Goal of the exercise: Count the lines in the items below that contain the string "thefoldwithin", and reply with only that number.

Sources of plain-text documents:
------------------------------

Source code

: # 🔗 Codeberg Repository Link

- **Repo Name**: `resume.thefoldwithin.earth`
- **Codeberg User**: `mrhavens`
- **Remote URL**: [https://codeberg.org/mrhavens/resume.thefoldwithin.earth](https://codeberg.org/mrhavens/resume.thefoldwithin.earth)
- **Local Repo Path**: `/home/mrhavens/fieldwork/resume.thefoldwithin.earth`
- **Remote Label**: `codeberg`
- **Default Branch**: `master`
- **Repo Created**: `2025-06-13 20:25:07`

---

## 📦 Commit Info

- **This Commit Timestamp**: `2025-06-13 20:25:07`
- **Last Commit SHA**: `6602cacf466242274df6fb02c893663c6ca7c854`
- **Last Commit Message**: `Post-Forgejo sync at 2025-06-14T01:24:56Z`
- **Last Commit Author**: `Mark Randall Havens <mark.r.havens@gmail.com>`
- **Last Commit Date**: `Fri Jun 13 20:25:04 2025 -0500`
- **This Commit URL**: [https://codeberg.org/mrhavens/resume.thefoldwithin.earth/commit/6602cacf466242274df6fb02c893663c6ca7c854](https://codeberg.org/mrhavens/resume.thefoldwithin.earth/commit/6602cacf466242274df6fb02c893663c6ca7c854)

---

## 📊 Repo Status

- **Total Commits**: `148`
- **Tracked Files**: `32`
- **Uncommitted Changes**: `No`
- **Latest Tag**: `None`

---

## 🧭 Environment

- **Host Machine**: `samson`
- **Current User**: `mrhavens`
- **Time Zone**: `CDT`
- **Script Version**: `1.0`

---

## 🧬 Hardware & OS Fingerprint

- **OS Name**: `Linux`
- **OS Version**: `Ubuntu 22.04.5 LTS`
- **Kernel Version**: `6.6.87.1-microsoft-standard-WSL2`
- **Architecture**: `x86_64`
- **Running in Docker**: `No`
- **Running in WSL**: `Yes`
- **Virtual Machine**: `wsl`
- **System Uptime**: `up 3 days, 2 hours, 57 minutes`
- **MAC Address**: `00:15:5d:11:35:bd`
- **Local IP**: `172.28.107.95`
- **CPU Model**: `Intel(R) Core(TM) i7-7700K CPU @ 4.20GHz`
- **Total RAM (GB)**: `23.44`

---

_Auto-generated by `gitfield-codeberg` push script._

------------------------------

Answer space: 4